2) Superação da perspectiva salvacionista e redentora atribuída à Ciência- Tecnologia. Há uma compreensão de que a Ciência e a Tecnologia resolverão os problemas e conduzirão a humanidade ao bem-estar social. Essa proposição ignora as relações sociais em que a Ciência e a Tecnologia são concebidas e utilizadas; 3) Superação do determinismo tecnológico. A mudança tecnológica é a causa da mudança social, e a inovação tecnológica aparece como o fator principal da mudança social. A tecnologia é autônoma e independente das influências sociais.

Estas três construções históricas suscitadas por Auler e Delizoicov (2006) são essenciais para a formação do sujeito que deverá apto a pensar criticamente sobre os mais variados temas que permeiam nosso cotidiano, sobretudo, sua relação com a ciência e tecnologia.

A relação da pedagogia de Paulo Freire com a matriz CTSA está exposta em diversas vertentes, notadamente nos temas geradores e na relação temática. Santos (2008), entretanto, considera que são originalmente distintos em sua origem os temas geradores de Freire e os temas da Educação CTSA. Para Santos, enquanto Freire se concentra em uma visão humanística para as condições existenciais, a CTSA, na sua visão clássica, está centrada nas questões ambientais e no desenvolvimento da capacidade de participação, em todos os níveis socioeconômicos, das decisões sobre assuntos científico-tecnológicos.

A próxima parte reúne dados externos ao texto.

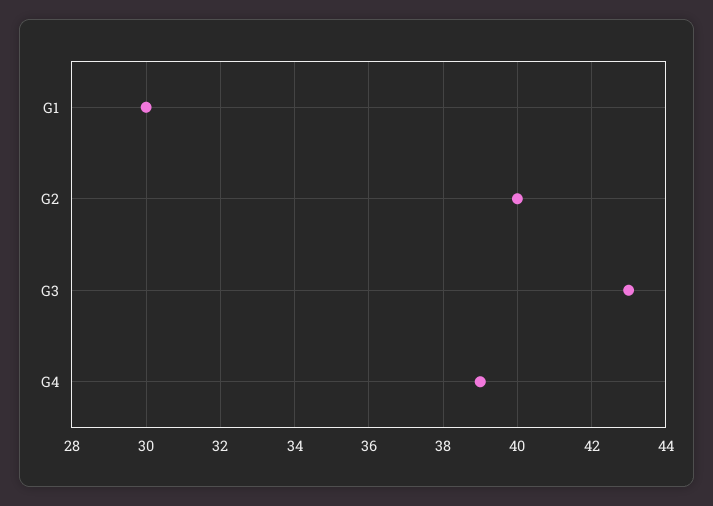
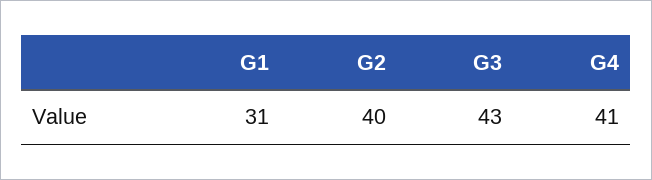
G1: 30 -> 31
G4: 39 -> 41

Santos (2007) afirma que as contribuições de Paulo Freire ajudam a direcionar aspectos relativos ao debate dos temas que serão priorizados no currículo, bem como a problematização social do mesmo, já que para Freire, o tema se origina nas relações dos homens com o mundo.

Uma proposta de CTSA na perspectiva humanística freireana busca uma educação que não se restrinja ao uso e não uso de aparatos tecnológicos, nem a forma com que a tecnologia é usada. “Não se trata de uma educação contra o uso da tecnologia e nem uma educação para o uso, mas uma educação em que os alunos possam refletir sobre a sua condição no mundo frente aos desafios postos pela ciência e tecnologia” (SANTOS, 2007, p.122).

Diante das discussões e afirmações acima, é possível inferir que a aproximação existente entre a pedagogia de projetos, a abordagem sociocultural e a abordagem CTSA convergem, no sentido de complementarem-se, tendo em vista que a abordagem sociocultural confere uma visão humanística aos projetos, sobretudo naqueles de abordagem CTSA.